* [WORK ORDER] Print the lines from the one containing "fracture, impose une réorganisation au" up to and including the one containing "Larin pour le Canada, une carte", copying them word for word.

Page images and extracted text
----------------
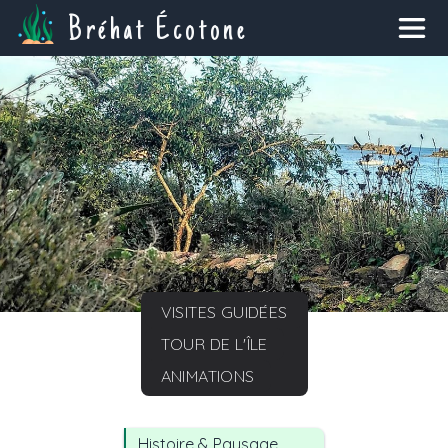
Bréhat Écotone
VISITES GUIDÉES
TOUR DE L'ÎLE
ANIMATIONS
Histoire & Paysage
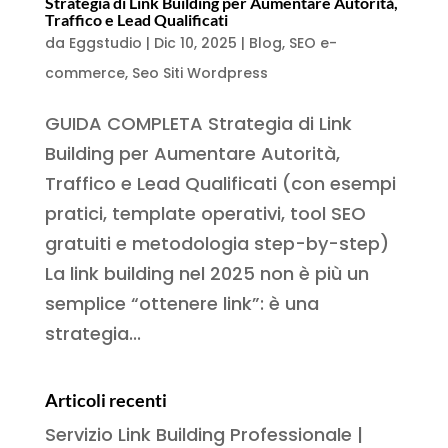
Strategia di Link Building per Aumentare Autorità,
Traffico e Lead Qualificati
da
Eggstudio
|
Dic 10, 2025
|
Blog
,
SEO e-
commerce
,
Seo Siti Wordpress
GUIDA COMPLETA Strategia di Link
Building per Aumentare Autorità,
Traffico e Lead Qualificati (con esempi
pratici, template operativi, tool SEO
gratuiti e metodologia step-by-step)
La link building nel 2025 non è più un
semplice “ottenere link”: è una
strategia...
Articoli recenti
Servizio Link Building Professionale |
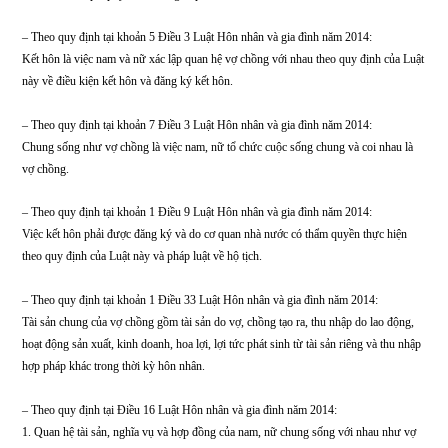
bạn không có thỏa thuận thì sẽ giải quyết theo quy định của pháp luật dân sự v
quy định khác có liên quan và trên nguyên tắc bảo đảm quyền, lợi ích hợp phá
bạn.
Cụ thể căn cứ pháp lý cho trường hợp của bạn như sau:
– Theo quy định tại khoản 5 Điều 3 Luật Hôn nhân và gia đình năm 2014:
Kết hôn là việc nam và nữ xác lập quan hệ vợ chồng với nhau theo quy định c
này về điều kiện kết hôn và đăng ký kết hôn.
– Theo quy định tại khoản 7 Điều 3 Luật Hôn nhân và gia đình năm 2014:
Chung sống như vợ chồng là việc nam, nữ tổ chức cuộc sống chung và coi nha
vợ chồng.
– Theo quy định tại khoản 1 Điều 9 Luật Hôn nhân và gia đình năm 2014:
Việc kết hôn phải được đăng ký và do cơ quan nhà nước có thẩm quyền thực h
theo quy định của Luật này và pháp luật về hộ tịch.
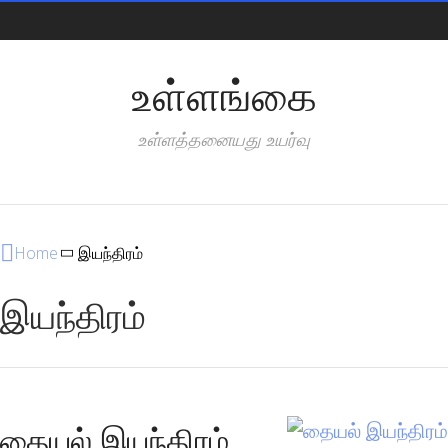
Pages
உள்ளங்கை
உள்ளத்தனையது உயர்வு
Categories
Home
இயந்திரம்
இயந்திரம்
தையல் இயந்திரம்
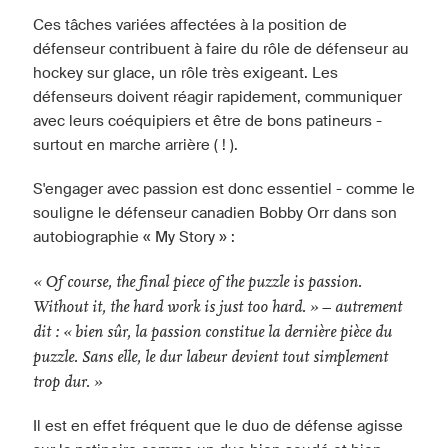
Ces tâches variées affectées à la position de
défenseur contribuent à faire du rôle de défenseur au
hockey sur glace, un rôle très exigeant. Les
défenseurs doivent réagir rapidement, communiquer
avec leurs coéquipiers et être de bons patineurs -
surtout en marche arrière ( ! ).
S'engager avec passion est donc essentiel - comme le
souligne le défenseur canadien Bobby Orr dans son
autobiographie « My Story » :
«
Of course, the final piece of the puzzle is passion.
Without it, the hard work is just too hard.
» – autrement
dit : «
bien sûr, la passion constitue la dernière pièce du
puzzle. Sans elle, le dur labeur devient tout simplement
trop dur.
»
Il est en effet fréquent que le duo de défense agisse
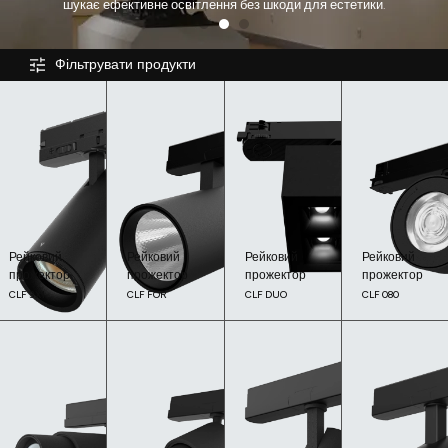
шукає ефективне освітлення без шкоди для естетики.
Фільтрувати продукти
Рейковий
Рейковий
Рейковий
Рейковий
прожектор
прожектор
прожектор
прожектор
CLF 3X1
CLF FOR
CLF DUO
CLF 080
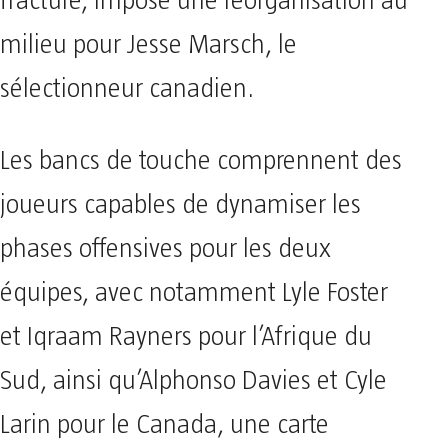
fracture, impose une réorganisation au
milieu pour Jesse Marsch, le
sélectionneur canadien.
Les bancs de touche comprennent des
joueurs capables de dynamiser les
phases offensives pour les deux
équipes, avec notamment Lyle Foster
et Iqraam Rayners pour l’Afrique du
Sud, ainsi qu’Alphonso Davies et Cyle
Larin pour le Canada, une carte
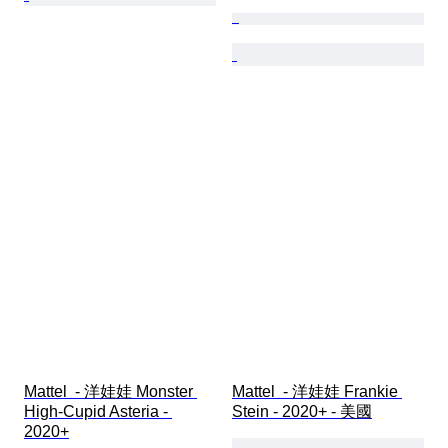
Mattel  - 洋娃娃 Monster 
Mattel  - 洋娃娃 Frankie 
High-Cupid Asteria - 
Stein - 2020+ - 美國
2020+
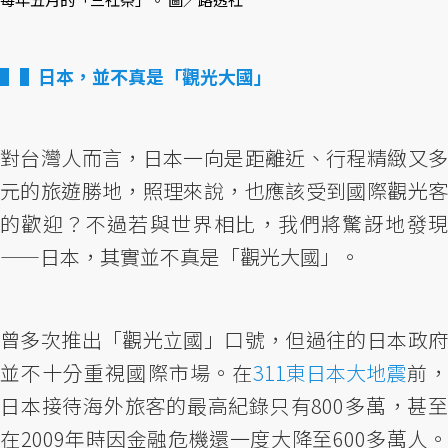
▌日本，並不真是「觀光大國」
對台灣人而言，日本一向是距離近、行程精緻又多
元的旅遊勝地，照理來說，也應該受到國際觀光客
的歡迎？不過若與世界相比，我們將驚訝地發現
——日本，其實並不真是「觀光大國」。
曾多次推出「觀光立國」口號，但過往的日本政府
並不十分重視國際市場。在
311東日本大地震
前
日本接待海外旅客的最高紀錄只有800多萬，甚至
在2009年時因金融危機還一度大降至600多萬人。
----------------
* [PROBLEM SOLUTION]
fracture, impose une réorganisation au
milieu pour Jesse Marsch, le
sélectionneur canadien.
Les bancs de touche comprennent des
joueurs capables de dynamiser les
phases offensives pour les deux
équipes, avec notamment Lyle Foster
et Iqraam Rayners pour l’Afrique du
Sud, ainsi qu’Alphonso Davies et Cyle
Larin pour le Canada, une carte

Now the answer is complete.